Basis for Ministry of Health’s decision on mandatory testing is Communicable Diseases Act
- Ministry of Education, Science and Sport
- Ministry of Health
- Government of the Republic of Slovenia
Today’s press conference on the current situation regarding Covid-19 will be attended by Director-General of the Public Health Directorate Vesna Kerstin Petrič and Anton Gradišek of the Jožef Stefan Institute.
In Slovenia on Thursday, 1,439 infections with the novel coronavirus were confirmed via 11,149 rapid antigen and PCR tests. 4,872 PCR tests were performed, of which 1,115 (22.9%) were positive. Of the 6,277 rapid antigen tests, 324 (5.2%) were positive.
1,140 Covid patients required hospitalisation (19 less than on Wednesday), of whom 185 required intensive care. 25 Covid patients died, 21 in hospitals and 4 in nursing homes. The average number of confirmed cases over the last seven days was 1,220.

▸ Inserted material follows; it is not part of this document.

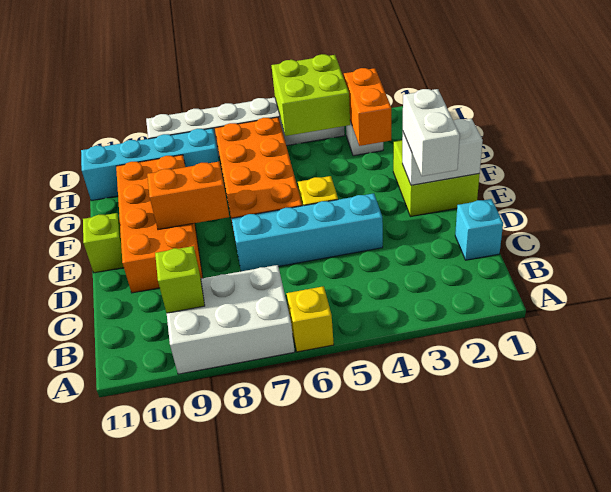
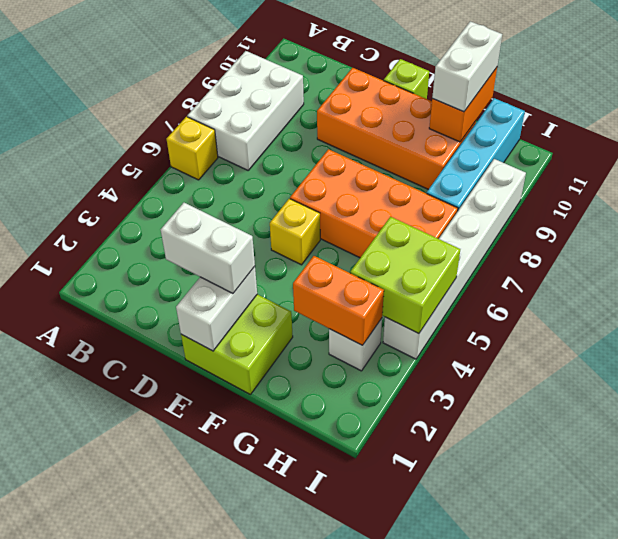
lime 1x1 brick [155,246,205,313] -> none
cyan 1x1 brick [455,199,503,260] -> none
cyan 1x4 brick [232,193,383,271] -> none
orange 1x2 brick [147,162,229,230] -> orange 1x2 brick moved to [429,68,497,142]
none -> white 1x2 brick [432,21,502,112]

New positive cases were concentrated in the following municipalities yesterday: Koper (60), Nova Gorica (42), Ajdovščina (41), Kranj (41), Brežice (21), Celje (24), Domžale (31), Hrastnik (35), Ljubljana (119) and Maribor (55).
One of the key measures recommended by both the World Health Organization, the European Centre for Disease Prevention and Control and Slovenian professional institutions is the testing of employees in the field of education before classes begin and then periodically at least once a week, said Kerstin Petrič.
The testing will be conducted in accordance with an agreement between a specific school and health centre, with the school administration providing information to teachers about where and when to get tested. The Ministry of Health also opted for this type of more flexible organisation of testing in its specified protocol. The circumstances at the local level vary greatly, and in some places it is more appropriate to perform the testing at health centres, while in others it can be performed at schools or other places in agreement with the local government.
The health centres act as the testing coordinator for the region that they cover, and can also invite concessionaires to participate. Where the numbers of tests required are too high or in cases where the school or kindergarten is very remote, the ministry will send authorised mobile units. The schools and health centres will also agree on how employees should arrive for testing.
The ministry also announced testing for mayors yesterday. The regional units of the National Institute of Public Health will also be providing information, and their contact information will be posted on the ministry’s website.
Infected people spread the virus by sneezing, coughing or speaking, noted Gradišek. Masks that cover the nose and mouth act as a barrier so that droplets do not spread into the environment. This is important for asymptomatic patients who do not show symptoms of the disease, but can still spread the virus. Masks can also work in the other direction, as a filter for the airborne particles that we breathe, and therefore they also protect us.
There are many types of masks. They can cover your entire face, similar to gas masks used by firefighters. These masks filter both dust and gas particles. In Europe, half-mask respirators are called FFP (filtering facepiece) masks. They fit tightly over your nose and mouth and are designed to filter air. There are two important types of FFP masks. FFP2 masks, which have a filter that filters out 94% of particulate matter. FFP3 masks filter out 99% of airborne particles. You can also find N95 and KN95 masks in shops. These masks are manufactured according to US and Chinese standards, and are approximately equivalent to FFP2 masks.